● **EXERCISE AIM**: Swap "common name" for "vernacular name" wherever it appears in the lines below, and give all the lines again with nothing else changed. Leave the pictures out of your answer.

[BEGIN ROWS]

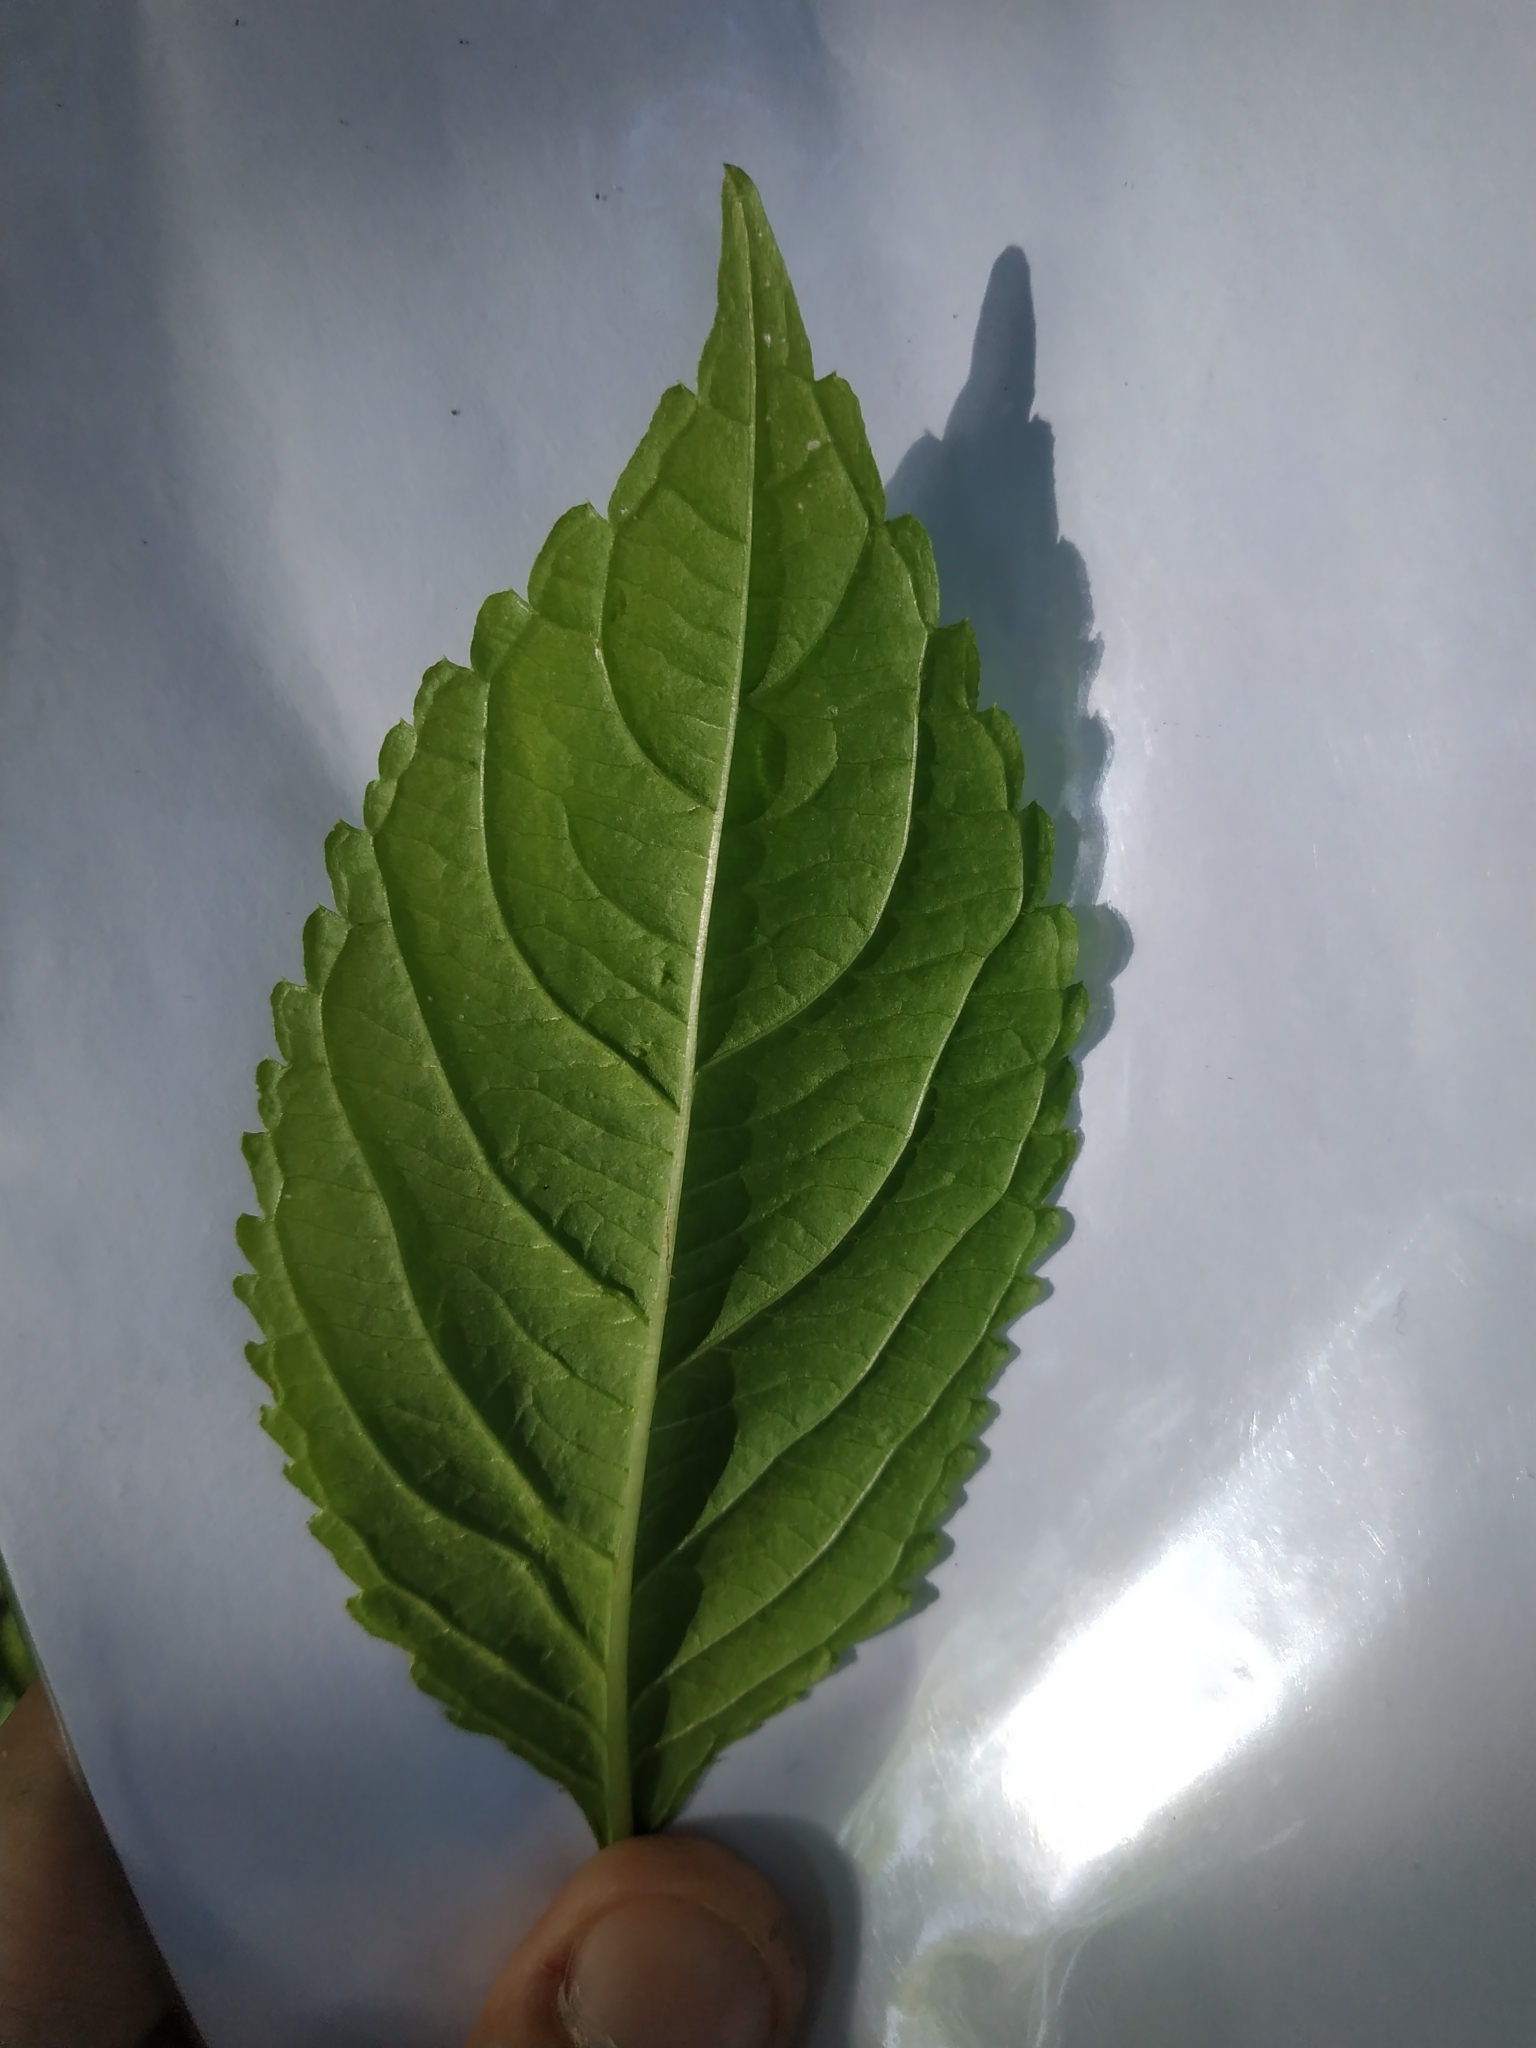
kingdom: Plantae
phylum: Tracheophyta
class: Magnoliopsida
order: Ericales
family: Balsaminaceae
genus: Impatiens
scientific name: Impatiens parviflora
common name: Small balsam
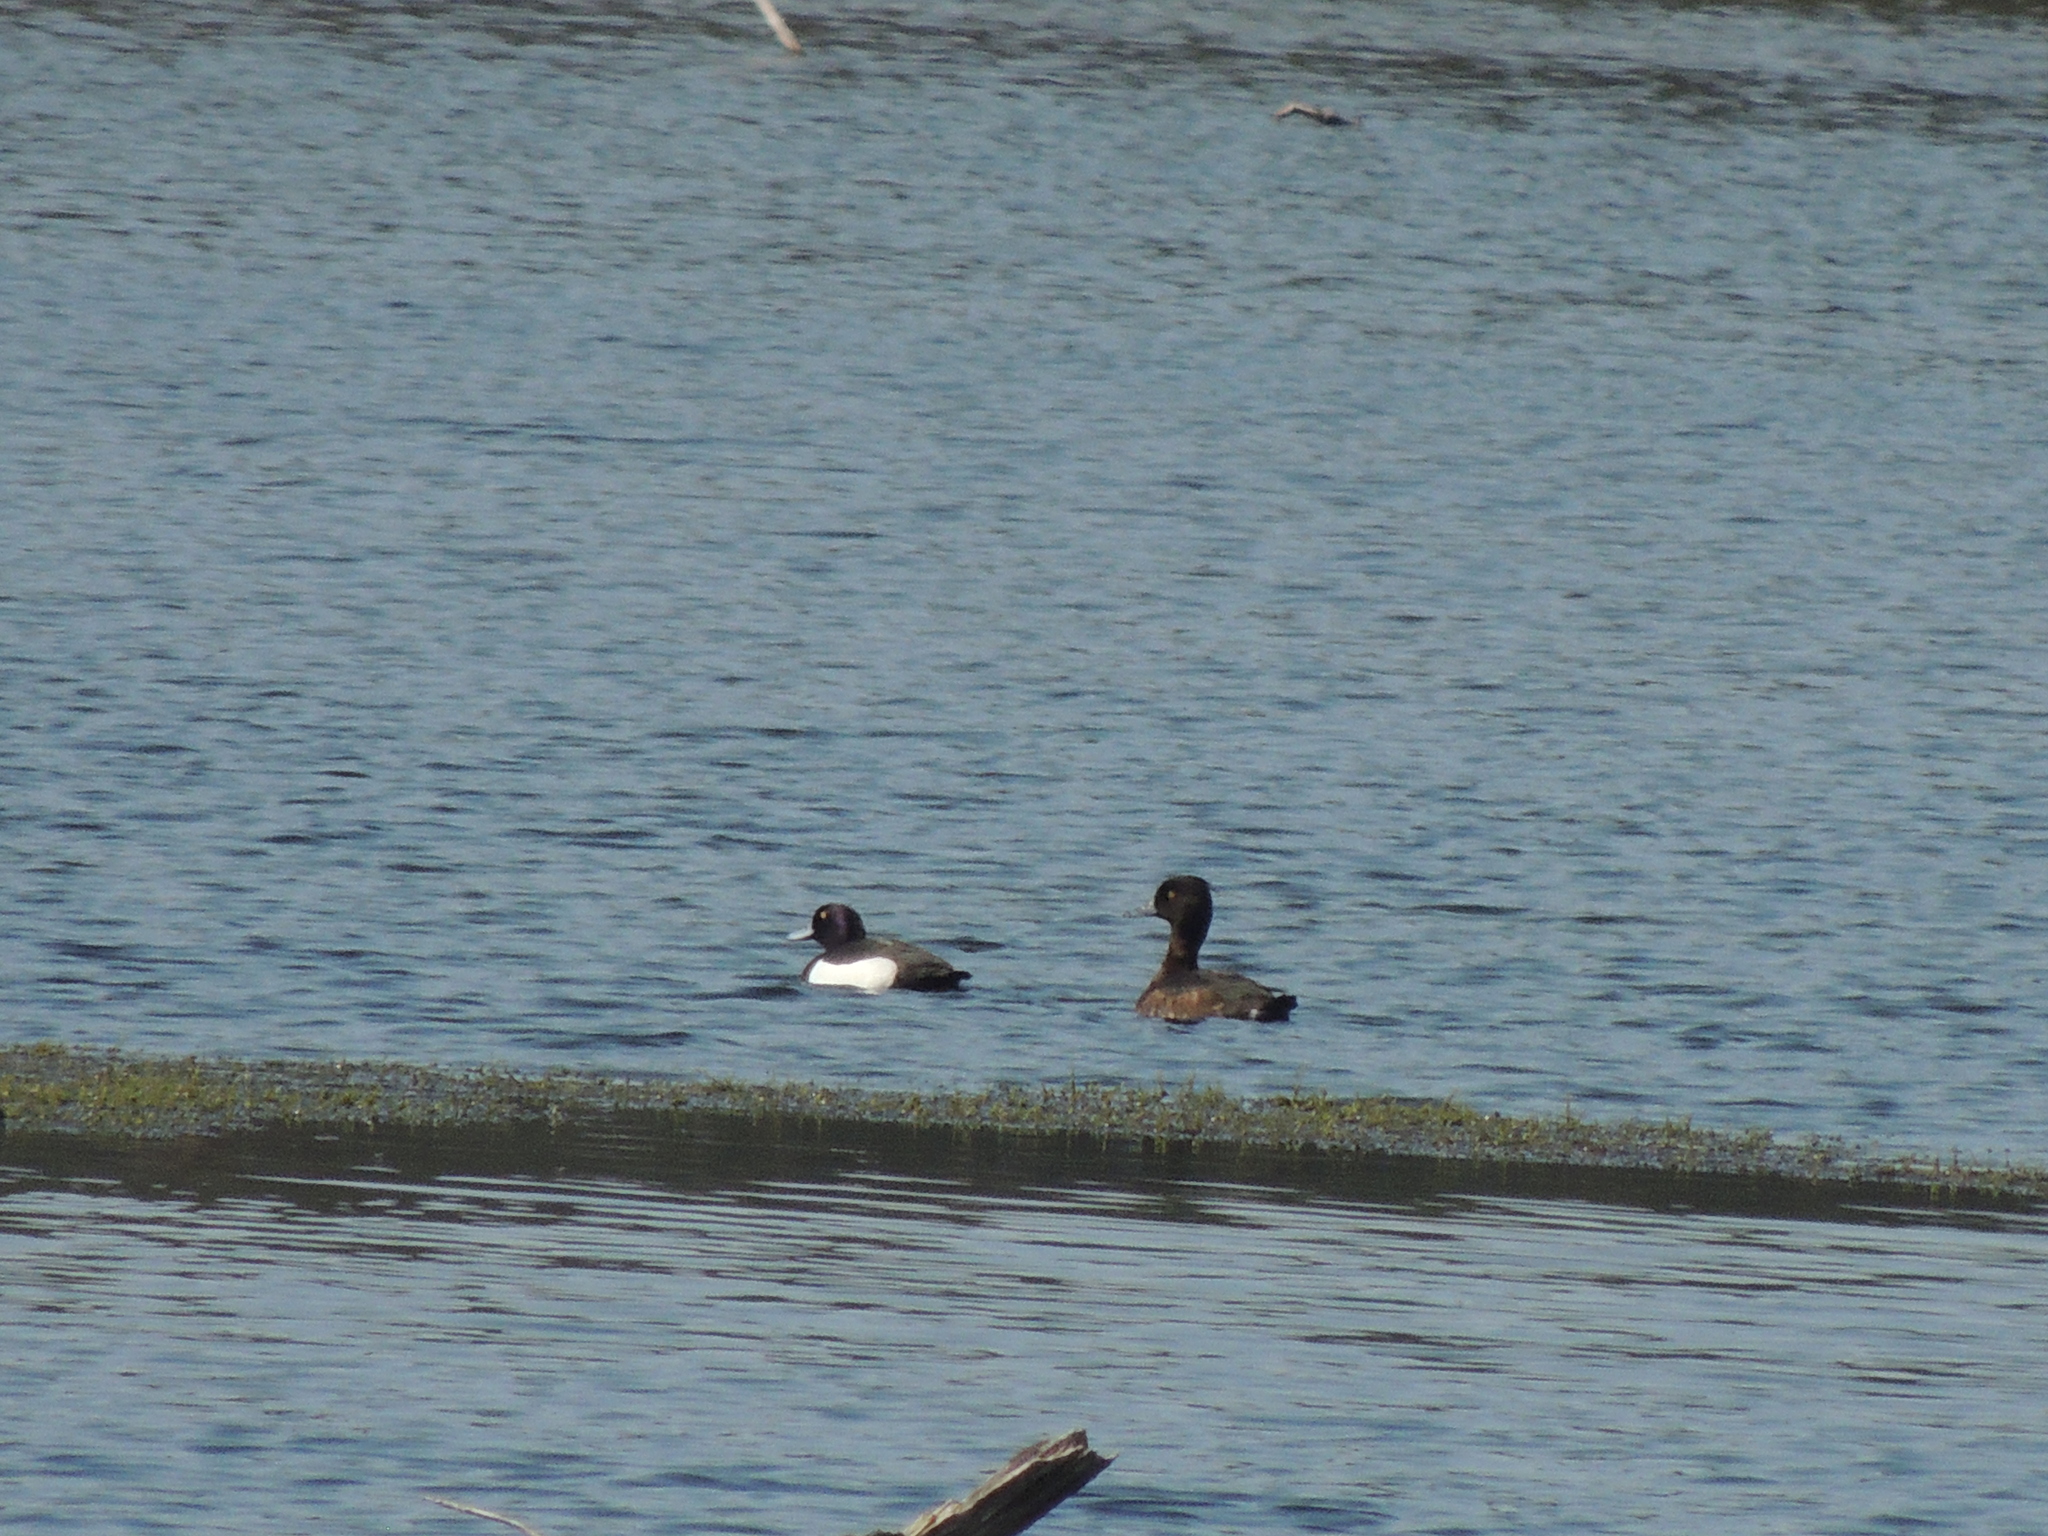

[END ROWS]

● **IN RESPONSE**:
kingdom: Plantae
phylum: Tracheophyta
class: Magnoliopsida
order: Ericales
family: Balsaminaceae
genus: Impatiens
scientific name: Impatiens parviflora
vernacular name: Small balsam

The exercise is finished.